A partir du XVIIIᵉ siècle, l’usage se charge d’une dimension racialisante : « nègre » n’est plus seulement descriptif mais renvoie à une catégorie sociale inférieure, y compris au sein des populations « noires » (métis vs noirs ; noirs libres vs noirs esclaves)
- La littérature coloniale et philosophique des Lumières reflète cette hiérarchisation (ex. Buffon, Voltaire, Montesquieu, Condorcet avec des nuances).
- On observe aussi une dérive purement injurieuse : « nègre » devient insulte. La féminisation « négresse » suit le même chemin, avec une connotation sexualisée et dégradante dans les écrits coloniaux et littéraires.
- Durant la période étudiée, le terme devient aussi une revendication identitaire par les esclaves eux-mêmes.
- Dans le décret d’abolition de l’esclavage de février 1794, le terme ne figure qu’une fois, dans le préambule, lié à son « abolition » : mais l’assemblée universalise immédiatement la citoyenneté : « tous les hommes, sans distinction de couleur ». C’est donc un moment de bascule : le terme « nègre », encore lié à l’ordre esclavagiste, coexiste avec une nouvelle formule juridique égalitaire.
« Petits Blancs »
L’expression « petits blancs » apparaît au XVIIIᵉ siècle dans les colonies françaises.

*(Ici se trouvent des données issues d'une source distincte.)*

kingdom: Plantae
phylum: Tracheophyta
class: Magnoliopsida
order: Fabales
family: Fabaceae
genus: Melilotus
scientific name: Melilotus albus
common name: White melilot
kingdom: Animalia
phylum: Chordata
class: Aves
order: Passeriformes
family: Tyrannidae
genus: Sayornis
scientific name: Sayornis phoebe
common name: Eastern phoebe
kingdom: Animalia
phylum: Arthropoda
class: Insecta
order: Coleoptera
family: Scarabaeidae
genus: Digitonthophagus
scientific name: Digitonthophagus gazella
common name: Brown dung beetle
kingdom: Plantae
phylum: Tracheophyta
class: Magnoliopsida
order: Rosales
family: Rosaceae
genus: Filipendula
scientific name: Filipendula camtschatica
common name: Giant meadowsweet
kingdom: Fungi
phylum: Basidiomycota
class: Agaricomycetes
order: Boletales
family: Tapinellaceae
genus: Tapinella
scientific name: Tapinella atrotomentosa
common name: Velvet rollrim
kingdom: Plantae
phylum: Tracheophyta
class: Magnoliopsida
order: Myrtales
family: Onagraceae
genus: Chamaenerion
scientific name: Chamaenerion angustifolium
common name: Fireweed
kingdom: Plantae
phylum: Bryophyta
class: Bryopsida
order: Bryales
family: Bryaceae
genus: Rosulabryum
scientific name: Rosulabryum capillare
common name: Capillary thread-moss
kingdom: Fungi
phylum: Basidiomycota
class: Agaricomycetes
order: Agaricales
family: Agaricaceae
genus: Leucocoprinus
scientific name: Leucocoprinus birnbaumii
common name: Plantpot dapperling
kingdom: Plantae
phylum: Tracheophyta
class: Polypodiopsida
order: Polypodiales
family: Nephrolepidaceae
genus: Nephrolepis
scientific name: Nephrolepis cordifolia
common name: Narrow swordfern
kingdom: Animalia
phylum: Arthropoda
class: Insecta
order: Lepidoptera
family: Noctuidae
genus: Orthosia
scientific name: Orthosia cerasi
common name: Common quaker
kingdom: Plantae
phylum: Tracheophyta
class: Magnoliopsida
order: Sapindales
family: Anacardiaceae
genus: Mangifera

- Elle désigne les colons blancs modestes, en opposition aux « grands blancs » (planteurs et négociants).
- Leur statut est ambigu : sociaux dominés dans la hiérarchie blanche, mais racialisés comme supérieurs aux libres de couleur et aux esclaves.
- Statut et rôle
- Socio-économique :
- Petits commerçants, cabaretiers, artisans, employés des plantations, parfois maîtres d’école.
- Rarement propriétaires d’esclaves (ou seulement de quelques-uns).
- Ils jalousent les « grands blancs » et craignent de perdre leur statut face aux « libres de couleur », parfois plus riches qu’eux.
- Politique :
- Pendant la Révolution française, ils se rangent souvent du côté des colons esclavagistes, par peur de l’égalité raciale.
- Mais certains, en rivalité avec les grands blancs, défendent des mesures plus égalitaires (ex. : soutien à la Révolution de 1789 contre l’aristocratie coloniale).
- Culturel :
- Ils développent une identité créole distincte, mais fortement marquée par le « préjugé de couleur ».
- L’expression perdure jusqu’au XXᵉ siècle pour désigner des groupes de Blancs pauvres dans les départements d’outre-mer.